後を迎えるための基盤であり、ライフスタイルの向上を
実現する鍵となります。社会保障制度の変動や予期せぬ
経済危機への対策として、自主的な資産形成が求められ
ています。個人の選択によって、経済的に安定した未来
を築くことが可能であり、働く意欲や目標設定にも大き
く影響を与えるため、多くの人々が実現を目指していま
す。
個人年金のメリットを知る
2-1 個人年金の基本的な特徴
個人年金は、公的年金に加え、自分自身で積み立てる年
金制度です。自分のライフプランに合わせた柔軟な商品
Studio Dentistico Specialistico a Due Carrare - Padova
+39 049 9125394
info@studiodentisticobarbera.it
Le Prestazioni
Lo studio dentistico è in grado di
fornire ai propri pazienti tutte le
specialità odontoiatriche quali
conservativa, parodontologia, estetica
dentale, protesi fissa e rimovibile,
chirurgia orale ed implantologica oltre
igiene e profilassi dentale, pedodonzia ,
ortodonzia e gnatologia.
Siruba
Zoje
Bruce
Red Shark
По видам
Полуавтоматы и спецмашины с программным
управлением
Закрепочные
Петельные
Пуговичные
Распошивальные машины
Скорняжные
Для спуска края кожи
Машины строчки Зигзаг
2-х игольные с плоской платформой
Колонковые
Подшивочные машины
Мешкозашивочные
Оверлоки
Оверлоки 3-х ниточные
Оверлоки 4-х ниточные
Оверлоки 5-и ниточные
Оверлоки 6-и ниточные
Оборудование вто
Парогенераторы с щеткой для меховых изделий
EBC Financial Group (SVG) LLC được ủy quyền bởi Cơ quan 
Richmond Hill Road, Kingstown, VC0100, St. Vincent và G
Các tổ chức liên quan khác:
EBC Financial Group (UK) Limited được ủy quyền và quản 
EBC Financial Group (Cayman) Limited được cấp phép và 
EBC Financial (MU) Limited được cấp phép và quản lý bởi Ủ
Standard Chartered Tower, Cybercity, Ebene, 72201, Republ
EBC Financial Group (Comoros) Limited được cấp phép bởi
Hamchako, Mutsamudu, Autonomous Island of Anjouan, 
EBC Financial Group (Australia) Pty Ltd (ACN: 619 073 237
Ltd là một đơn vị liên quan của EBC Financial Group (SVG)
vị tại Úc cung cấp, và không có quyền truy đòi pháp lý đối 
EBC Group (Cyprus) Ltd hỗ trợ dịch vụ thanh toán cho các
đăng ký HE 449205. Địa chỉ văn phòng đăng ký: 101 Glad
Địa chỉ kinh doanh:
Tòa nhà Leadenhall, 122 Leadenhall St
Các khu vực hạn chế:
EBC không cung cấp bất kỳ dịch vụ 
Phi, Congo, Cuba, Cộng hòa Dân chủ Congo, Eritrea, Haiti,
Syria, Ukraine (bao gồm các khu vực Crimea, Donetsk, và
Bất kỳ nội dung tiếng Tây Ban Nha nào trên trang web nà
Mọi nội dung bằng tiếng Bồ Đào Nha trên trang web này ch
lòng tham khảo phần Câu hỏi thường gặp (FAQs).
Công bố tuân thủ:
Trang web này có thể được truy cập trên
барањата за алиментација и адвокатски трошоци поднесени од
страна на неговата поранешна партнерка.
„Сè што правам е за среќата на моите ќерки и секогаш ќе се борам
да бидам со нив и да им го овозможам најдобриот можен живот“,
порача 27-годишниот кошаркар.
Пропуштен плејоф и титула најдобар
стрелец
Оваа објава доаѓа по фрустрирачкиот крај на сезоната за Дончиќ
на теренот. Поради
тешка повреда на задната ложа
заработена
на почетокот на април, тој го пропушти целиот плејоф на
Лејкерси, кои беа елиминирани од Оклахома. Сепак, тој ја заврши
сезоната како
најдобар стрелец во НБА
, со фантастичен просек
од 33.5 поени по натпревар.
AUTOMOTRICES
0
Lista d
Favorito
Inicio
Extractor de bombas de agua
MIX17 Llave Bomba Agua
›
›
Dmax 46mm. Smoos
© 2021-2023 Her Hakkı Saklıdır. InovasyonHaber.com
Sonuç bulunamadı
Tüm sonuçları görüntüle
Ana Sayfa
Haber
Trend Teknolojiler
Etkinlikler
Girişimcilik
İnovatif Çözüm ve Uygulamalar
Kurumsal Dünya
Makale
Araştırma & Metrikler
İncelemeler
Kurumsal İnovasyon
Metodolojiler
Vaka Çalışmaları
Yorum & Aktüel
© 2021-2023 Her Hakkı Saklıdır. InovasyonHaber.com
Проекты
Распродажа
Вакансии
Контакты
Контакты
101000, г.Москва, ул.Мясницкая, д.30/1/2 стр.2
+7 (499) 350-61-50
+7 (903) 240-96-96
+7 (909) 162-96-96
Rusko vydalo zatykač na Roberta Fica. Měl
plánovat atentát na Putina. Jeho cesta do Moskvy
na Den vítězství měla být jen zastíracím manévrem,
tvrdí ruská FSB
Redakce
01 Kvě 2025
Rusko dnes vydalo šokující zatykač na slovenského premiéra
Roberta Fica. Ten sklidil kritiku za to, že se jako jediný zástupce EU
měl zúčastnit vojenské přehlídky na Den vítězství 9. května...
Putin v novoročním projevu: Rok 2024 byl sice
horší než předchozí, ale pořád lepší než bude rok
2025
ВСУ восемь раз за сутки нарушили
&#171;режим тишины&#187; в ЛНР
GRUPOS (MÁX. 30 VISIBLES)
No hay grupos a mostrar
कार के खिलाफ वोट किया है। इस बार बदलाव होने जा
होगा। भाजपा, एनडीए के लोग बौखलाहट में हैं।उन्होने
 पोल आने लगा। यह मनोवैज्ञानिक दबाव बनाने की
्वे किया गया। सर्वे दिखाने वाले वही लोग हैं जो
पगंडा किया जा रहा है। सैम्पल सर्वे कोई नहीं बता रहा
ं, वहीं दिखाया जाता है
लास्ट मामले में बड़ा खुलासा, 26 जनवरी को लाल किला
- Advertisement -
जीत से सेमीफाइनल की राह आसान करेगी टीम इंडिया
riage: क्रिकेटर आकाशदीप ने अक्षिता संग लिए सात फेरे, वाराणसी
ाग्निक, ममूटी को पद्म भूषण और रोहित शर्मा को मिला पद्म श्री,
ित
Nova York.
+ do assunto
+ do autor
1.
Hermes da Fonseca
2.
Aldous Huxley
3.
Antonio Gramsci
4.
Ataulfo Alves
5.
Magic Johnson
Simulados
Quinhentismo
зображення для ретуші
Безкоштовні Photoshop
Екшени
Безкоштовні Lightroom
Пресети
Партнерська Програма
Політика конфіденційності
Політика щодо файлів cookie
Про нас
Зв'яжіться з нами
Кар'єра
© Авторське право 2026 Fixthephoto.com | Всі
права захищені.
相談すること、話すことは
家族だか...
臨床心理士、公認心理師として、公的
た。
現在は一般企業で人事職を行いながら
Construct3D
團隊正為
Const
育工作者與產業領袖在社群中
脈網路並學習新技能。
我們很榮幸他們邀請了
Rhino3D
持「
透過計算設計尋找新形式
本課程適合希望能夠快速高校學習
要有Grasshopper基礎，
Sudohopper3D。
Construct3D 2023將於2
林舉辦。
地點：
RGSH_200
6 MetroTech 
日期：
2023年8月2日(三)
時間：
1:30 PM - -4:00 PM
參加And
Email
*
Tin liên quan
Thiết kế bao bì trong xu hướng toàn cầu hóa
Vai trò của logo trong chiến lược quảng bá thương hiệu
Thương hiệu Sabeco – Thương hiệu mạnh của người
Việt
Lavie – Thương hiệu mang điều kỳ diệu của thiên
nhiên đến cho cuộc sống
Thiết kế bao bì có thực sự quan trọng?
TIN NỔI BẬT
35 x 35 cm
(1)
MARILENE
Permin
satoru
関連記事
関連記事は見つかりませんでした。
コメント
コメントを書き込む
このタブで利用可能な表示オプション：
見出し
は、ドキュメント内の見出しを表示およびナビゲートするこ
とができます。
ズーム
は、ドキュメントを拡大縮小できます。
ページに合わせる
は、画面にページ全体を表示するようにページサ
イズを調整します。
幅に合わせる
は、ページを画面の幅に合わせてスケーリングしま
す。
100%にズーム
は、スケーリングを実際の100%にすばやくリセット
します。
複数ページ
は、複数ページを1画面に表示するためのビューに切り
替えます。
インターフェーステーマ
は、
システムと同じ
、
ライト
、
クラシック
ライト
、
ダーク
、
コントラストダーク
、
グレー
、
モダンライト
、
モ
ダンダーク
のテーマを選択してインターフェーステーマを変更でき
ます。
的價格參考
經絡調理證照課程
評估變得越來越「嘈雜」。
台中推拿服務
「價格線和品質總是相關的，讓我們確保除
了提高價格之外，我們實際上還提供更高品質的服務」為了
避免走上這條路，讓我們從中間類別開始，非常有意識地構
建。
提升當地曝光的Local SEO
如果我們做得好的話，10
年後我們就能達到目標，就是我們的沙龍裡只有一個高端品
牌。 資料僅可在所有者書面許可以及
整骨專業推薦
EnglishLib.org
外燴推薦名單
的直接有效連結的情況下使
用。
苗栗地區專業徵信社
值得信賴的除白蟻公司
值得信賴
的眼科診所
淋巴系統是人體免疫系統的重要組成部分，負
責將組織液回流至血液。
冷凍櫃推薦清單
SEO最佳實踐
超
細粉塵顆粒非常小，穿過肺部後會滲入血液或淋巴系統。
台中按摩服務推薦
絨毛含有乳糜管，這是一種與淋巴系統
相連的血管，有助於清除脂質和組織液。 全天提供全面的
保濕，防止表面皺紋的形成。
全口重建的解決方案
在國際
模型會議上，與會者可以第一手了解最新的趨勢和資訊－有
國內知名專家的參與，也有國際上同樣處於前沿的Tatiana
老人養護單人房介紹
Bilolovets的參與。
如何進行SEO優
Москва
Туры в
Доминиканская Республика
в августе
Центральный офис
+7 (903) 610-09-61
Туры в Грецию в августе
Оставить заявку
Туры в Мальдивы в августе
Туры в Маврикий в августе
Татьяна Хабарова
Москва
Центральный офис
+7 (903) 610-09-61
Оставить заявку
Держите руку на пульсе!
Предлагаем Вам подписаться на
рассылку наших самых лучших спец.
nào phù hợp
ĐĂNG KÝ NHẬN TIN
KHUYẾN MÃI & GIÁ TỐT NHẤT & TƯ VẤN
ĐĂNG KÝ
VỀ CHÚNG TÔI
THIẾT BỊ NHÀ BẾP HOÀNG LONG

=-=-=-=-=

Locate each line in the entries above that contains the string "trong" and copy all such lines.

▶ WORKED SOLUTION
Thiết kế bao bì trong xu hướng toàn cầu hóa
Vai trò của logo trong chiến lược quảng bá thương hiệu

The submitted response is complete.